▸ Work required: Output all of the records again, exactly as written.

▸ Records for processing:
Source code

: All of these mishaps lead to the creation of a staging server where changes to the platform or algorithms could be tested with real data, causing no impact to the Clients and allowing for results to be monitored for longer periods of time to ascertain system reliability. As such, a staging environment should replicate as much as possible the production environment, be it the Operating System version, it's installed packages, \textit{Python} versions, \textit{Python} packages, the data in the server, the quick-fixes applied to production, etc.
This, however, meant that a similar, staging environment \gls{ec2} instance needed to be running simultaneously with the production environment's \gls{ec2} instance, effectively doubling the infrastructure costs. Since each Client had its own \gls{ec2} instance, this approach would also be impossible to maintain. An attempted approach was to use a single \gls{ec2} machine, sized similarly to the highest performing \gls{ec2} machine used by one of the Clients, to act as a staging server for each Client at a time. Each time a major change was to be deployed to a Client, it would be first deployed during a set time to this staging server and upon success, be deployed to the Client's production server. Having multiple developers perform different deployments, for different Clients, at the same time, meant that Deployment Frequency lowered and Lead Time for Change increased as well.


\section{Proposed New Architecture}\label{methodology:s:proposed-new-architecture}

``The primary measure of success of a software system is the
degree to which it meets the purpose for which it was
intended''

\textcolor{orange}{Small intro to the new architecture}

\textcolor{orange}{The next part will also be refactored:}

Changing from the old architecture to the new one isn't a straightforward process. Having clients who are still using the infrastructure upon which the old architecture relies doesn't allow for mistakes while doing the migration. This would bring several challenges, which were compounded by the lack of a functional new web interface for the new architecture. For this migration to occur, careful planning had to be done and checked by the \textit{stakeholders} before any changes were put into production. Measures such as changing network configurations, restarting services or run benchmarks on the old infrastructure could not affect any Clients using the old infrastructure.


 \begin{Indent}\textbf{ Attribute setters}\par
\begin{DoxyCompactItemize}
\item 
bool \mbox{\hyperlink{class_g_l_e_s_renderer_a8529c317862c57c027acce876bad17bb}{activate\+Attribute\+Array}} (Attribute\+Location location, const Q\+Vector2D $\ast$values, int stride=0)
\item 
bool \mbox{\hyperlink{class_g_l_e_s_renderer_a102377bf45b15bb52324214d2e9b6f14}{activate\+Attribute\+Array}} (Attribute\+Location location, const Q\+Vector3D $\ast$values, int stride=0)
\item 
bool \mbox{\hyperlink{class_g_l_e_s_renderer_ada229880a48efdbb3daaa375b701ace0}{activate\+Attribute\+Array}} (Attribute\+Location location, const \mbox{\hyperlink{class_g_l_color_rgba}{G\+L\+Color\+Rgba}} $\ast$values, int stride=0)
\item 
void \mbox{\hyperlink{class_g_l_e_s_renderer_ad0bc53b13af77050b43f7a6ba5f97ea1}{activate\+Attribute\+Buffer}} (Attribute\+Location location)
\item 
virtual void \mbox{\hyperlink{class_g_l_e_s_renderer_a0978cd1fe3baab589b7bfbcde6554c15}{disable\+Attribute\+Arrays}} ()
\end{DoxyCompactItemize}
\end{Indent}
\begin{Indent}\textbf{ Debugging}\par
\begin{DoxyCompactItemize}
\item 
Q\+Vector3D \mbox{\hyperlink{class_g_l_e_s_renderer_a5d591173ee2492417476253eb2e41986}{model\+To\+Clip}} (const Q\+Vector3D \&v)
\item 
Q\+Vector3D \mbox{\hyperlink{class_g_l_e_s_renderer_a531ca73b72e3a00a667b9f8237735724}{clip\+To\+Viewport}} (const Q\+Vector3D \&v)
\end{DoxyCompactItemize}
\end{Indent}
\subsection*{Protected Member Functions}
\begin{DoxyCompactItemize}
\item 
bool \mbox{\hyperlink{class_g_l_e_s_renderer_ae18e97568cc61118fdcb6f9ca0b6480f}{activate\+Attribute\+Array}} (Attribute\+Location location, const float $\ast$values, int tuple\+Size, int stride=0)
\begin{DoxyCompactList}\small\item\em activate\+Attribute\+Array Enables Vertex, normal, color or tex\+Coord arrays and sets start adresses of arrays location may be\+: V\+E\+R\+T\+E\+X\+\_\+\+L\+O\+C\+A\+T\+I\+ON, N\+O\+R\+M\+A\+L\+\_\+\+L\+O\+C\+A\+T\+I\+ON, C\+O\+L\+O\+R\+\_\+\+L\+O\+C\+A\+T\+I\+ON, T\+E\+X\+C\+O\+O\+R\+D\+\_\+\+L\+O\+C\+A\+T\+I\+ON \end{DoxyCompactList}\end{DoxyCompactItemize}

▸ Response box:
Source code

: All of these mishaps lead to the creation of a staging server where changes to the platform or algorithms could be tested with real data, causing no impact to the Clients and allowing for results to be monitored for longer periods of time to ascertain system reliability. As such, a staging environment should replicate as much as possible the production environment, be it the Operating System version, it's installed packages, \textit{Python} versions, \textit{Python} packages, the data in the server, the quick-fixes applied to production, etc.
This, however, meant that a similar, staging environment \gls{ec2} instance needed to be running simultaneously with the production environment's \gls{ec2} instance, effectively doubling the infrastructure costs. Since each Client had its own \gls{ec2} instance, this approach would also be impossible to maintain. An attempted approach was to use a single \gls{ec2} machine, sized similarly to the highest performing \gls{ec2} machine used by one of the Clients, to act as a staging server for each Client at a time. Each time a major change was to be deployed to a Client, it would be first deployed during a set time to this staging server and upon success, be deployed to the Client's production server. Having multiple developers perform different deployments, for different Clients, at the same time, meant that Deployment Frequency lowered and Lead Time for Change increased as well.


\section{Proposed New Architecture}\label{methodology:s:proposed-new-architecture}

``The primary measure of success of a software system is the
degree to which it meets the purpose for which it was
intended''

\textcolor{orange}{Small intro to the new architecture}

\textcolor{orange}{The next part will also be refactored:}

Changing from the old architecture to the new one isn't a straightforward process. Having clients who are still using the infrastructure upon which the old architecture relies doesn't allow for mistakes while doing the migration. This would bring several challenges, which were compounded by the lack of a functional new web interface for the new architecture. For this migration to occur, careful planning had to be done and checked by the \textit{stakeholders} before any changes were put into production. Measures such as changing network configurations, restarting services or run benchmarks on the old infrastructure could not affect any Clients using the old infrastructure.


 \begin{Indent}\textbf{ Attribute setters}\par
\begin{DoxyCompactItemize}
\item 
bool \mbox{\hyperlink{class_g_l_e_s_renderer_a8529c317862c57c027acce876bad17bb}{activate\+Attribute\+Array}} (Attribute\+Location location, const Q\+Vector2D $\ast$values, int stride=0)
\item 
bool \mbox{\hyperlink{class_g_l_e_s_renderer_a102377bf45b15bb52324214d2e9b6f14}{activate\+Attribute\+Array}} (Attribute\+Location location, const Q\+Vector3D $\ast$values, int stride=0)
\item 
bool \mbox{\hyperlink{class_g_l_e_s_renderer_ada229880a48efdbb3daaa375b701ace0}{activate\+Attribute\+Array}} (Attribute\+Location location, const \mbox{\hyperlink{class_g_l_color_rgba}{G\+L\+Color\+Rgba}} $\ast$values, int stride=0)
\item 
void \mbox{\hyperlink{class_g_l_e_s_renderer_ad0bc53b13af77050b43f7a6ba5f97ea1}{activate\+Attribute\+Buffer}} (Attribute\+Location location)
\item 
virtual void \mbox{\hyperlink{class_g_l_e_s_renderer_a0978cd1fe3baab589b7bfbcde6554c15}{disable\+Attribute\+Arrays}} ()
\end{DoxyCompactItemize}
\end{Indent}
\begin{Indent}\textbf{ Debugging}\par
\begin{DoxyCompactItemize}
\item 
Q\+Vector3D \mbox{\hyperlink{class_g_l_e_s_renderer_a5d591173ee2492417476253eb2e41986}{model\+To\+Clip}} (const Q\+Vector3D \&v)
\item 
Q\+Vector3D \mbox{\hyperlink{class_g_l_e_s_renderer_a531ca73b72e3a00a667b9f8237735724}{clip\+To\+Viewport}} (const Q\+Vector3D \&v)
\end{DoxyCompactItemize}
\end{Indent}
\subsection*{Protected Member Functions}
\begin{DoxyCompactItemize}
\item 
bool \mbox{\hyperlink{class_g_l_e_s_renderer_ae18e97568cc61118fdcb6f9ca0b6480f}{activate\+Attribute\+Array}} (Attribute\+Location location, const float $\ast$values, int tuple\+Size, int stride=0)
\begin{DoxyCompactList}\small\item\em activate\+Attribute\+Array Enables Vertex, normal, color or tex\+Coord arrays and sets start adresses of arrays location may be\+: V\+E\+R\+T\+E\+X\+\_\+\+L\+O\+C\+A\+T\+I\+ON, N\+O\+R\+M\+A\+L\+\_\+\+L\+O\+C\+A\+T\+I\+ON, C\+O\+L\+O\+R\+\_\+\+L\+O\+C\+A\+T\+I\+ON, T\+E\+X\+C\+O\+O\+R\+D\+\_\+\+L\+O\+C\+A\+T\+I\+ON \end{DoxyCompactList}\end{DoxyCompactItemize}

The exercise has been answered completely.